I just want to add that, yes, thank you, Vaibhav. At a high level, maybe the question behind the question is: isn't AI good for growth but eating margins? We don't think that's necessarily the case. Customers are willing to pay for AI if it's good. We have a very deep moat with our ability to deliver both AI and human-to-human services at scale globally. We also have many very smart engineers whose task is to optimize AI, in plain terms to use the right model for the right job. It's all just a toolset. In the foundational AI community and ecosystem, what used to be state-of-the-art is quickly surpassed, and very soon, often within months, it becomes open source. There's a lot happening.

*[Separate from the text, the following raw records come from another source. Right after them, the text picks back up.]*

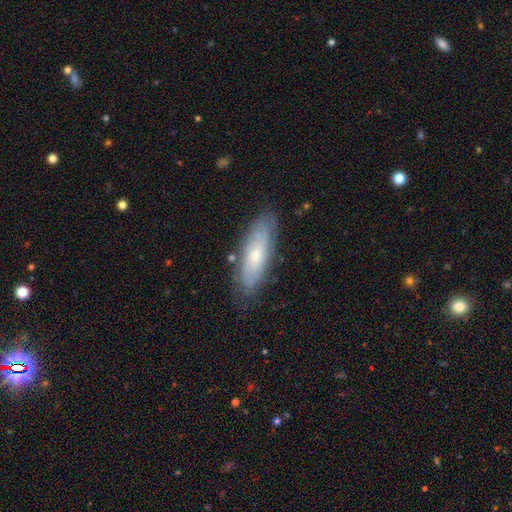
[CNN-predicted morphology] Smooth or featured: featured or disk — 49% (smooth — 43%)
Merging: none — 77% (minor disturbance — 17%)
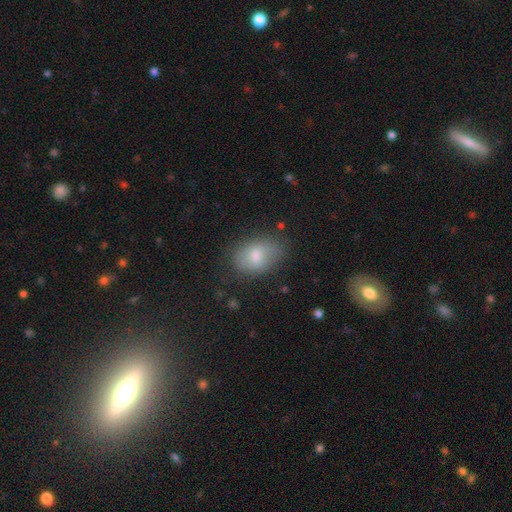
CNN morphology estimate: type=smooth (76%); roundness=in between (81%); merging=none (71%).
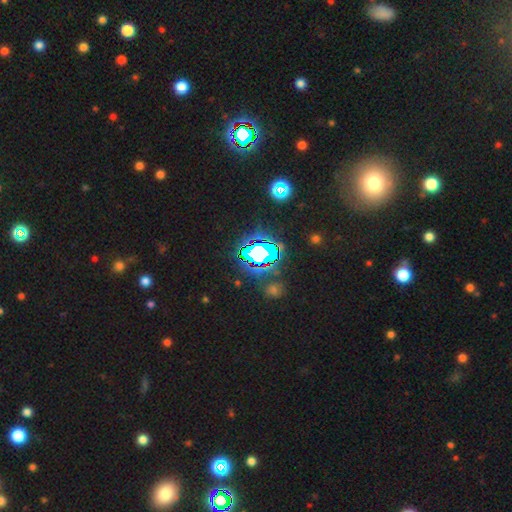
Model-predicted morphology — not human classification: Smooth or featured?
  - star or artifact: 70% *
  - smooth: 17%
  - featured or disk: 13%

We don't think AI will commoditize or become free or virtually free. For now, we've been able to keep approximately the same gross margins even for our RCAI products, and we're working hard to make that continue. As Vaibhav said, we're confident we will continue to grow, adopt more AI, which means more stickiness, better ARPUs, and importantly continued margin expansion and cash flow generation. Fingers crossed.

Operator

Our next question today comes from Brian Peterson at Raymond James.

Speaker 8

This is John on for Brian. I wanted to ask on the free cash flow. Really strong quarter of free cash flow, raised the outlook here. But I think if we look at the trajectory and the potential run rate, it suggests you guys are on path to generate cumulatively like multiple billion dollars of free cash flow over the next several years. So first, am I thinking about the trajectory of free cash flow right as we move forward? And then maybe talk about how you're prioritizing the deployment of capital. And then I have a quick follow-up.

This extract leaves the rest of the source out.